Grandma Sally would begin.
“Way before there was any one there was just one,” she would point, “He lived there where those two teepees sit” the teepees sat side ways but she would say, “To him they were always level”. I later found out it was the constellation Cassiopeia.
“He would walk about from place to place, to visit the animals she would point out the bears big and little, “they were brothers he would sit with them and talk about this and that.” She would stop and point to the other animals the rabbit, the wolf, the fox, the otter she would point past the edge of the earth and down and tell us we could only see the coyote and the owl, when it got later in the night. We never questioned her about how she knew and how they had come to be named, she would sometimes say the names in her tongue Mato for bear, would warn us we should be mindful of “Hinhan Tanka” the great horned owl. She was one to be honored, that you could not hear her when she came, she was a night hunter, we should respect her and become her friend.
She would start again, “Once before everything, as he walked about on one of his visit’s he spoke to “shungila” red fox and said
“I’ve decided to make more”
red fox was sly and asked, “what is more.”
the only one said “you shall see.”
Grandma Sally would get very serious at this point. “So, the only one created one other, just like him, only lesser, a son “chinjka” and taught this one about all things, gave him power to make and told him to start. So, the son began, he added more to the stars, and named them, he made his own chinjka, ones like him they live there” she would sweep her hands at the sky and say” they counted more than the stones of the earth”. Grandma would sit up straight very proud, and would say quietly
“Then he made what we have” a big pause “ our spot, with its blue skies, and rivers where the fish swim, the mountains that have beards of snow, the lakes clear, the “whanaca” flowers”, and then she would smile excitedly “then the son made all the animals just like them in the heavens”

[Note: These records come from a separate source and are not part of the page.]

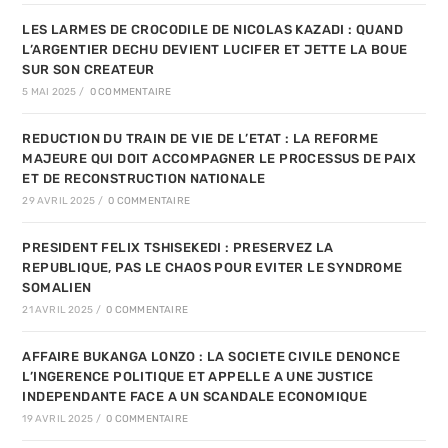
LES LARMES DE CROCODILE DE NICOLAS KAZADI : QUAND
L’ARGENTIER DECHU DEVIENT LUCIFER ET JETTE LA BOUE
SUR SON CREATEUR
5 MAI 2025
/
0 COMMENTAIRE
REDUCTION DU TRAIN DE VIE DE L’ETAT : LA REFORME
MAJEURE QUI DOIT ACCOMPAGNER LE PROCESSUS DE PAIX
ET DE RECONSTRUCTION NATIONALE
29 AVRIL 2025
/
0 COMMENTAIRE
PRESIDENT FELIX TSHISEKEDI : PRESERVEZ LA
REPUBLIQUE, PAS LE CHAOS POUR EVITER LE SYNDROME
SOMALIEN
21 AVRIL 2025
/
0 COMMENTAIRE
AFFAIRE BUKANGA LONZO : LA SOCIETE CIVILE DENONCE
L’INGERENCE POLITIQUE ET APPELLE A UNE JUSTICE
INDEPENDANTE FACE A UN SCANDALE ECONOMIQUE
19 AVRIL 2025
/
0 COMMENTAIRE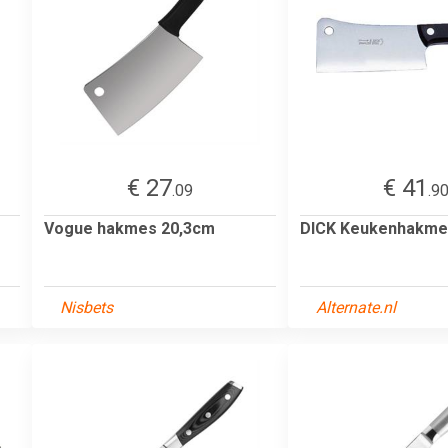
€ 27
€ 41
.09
.9
Vogue hakmes 20,3cm
DICK Keukenhakme
Nisbets
Alternate.nl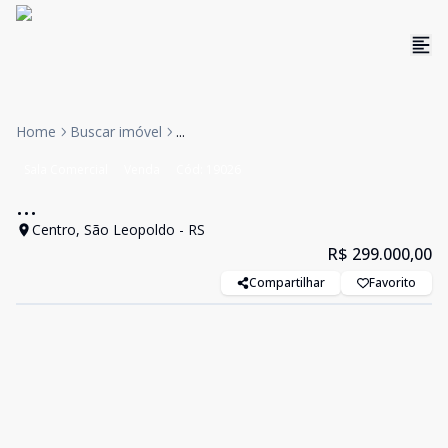
Home
Buscar imóvel
...
Sala Comercial
Venda
Cód:
19026
...
Centro, São Leopoldo - RS
R$ 299.000,00
Compartilhar
Favorito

It was here that she would shake us awake. “Wake up Wake up” she would whisper, then she would take a big big breathe. “The chinjka of the only one made” it seemed to take her forever to mouth the most important words,
“The son made us” and she would grin her toothless grin and laugh
“Yes us! he made us! you and I, to watch over all of the water and all of the birds and creatures. To walk and run and play, ride our ponies and dance under the stars at night if we wanted to”. Grandma would then scootch to the edge of that chevy pickup and roll over on her stomach and slide off to find the earth under her feet. Then she would point at the edge of the earth and say.
“Here comes Hinhan Tanka” she would giggle as she walked away, I think so we wouldn’t just dream of running and playing, but be awake all night waiting to hear nothing fly past our bed.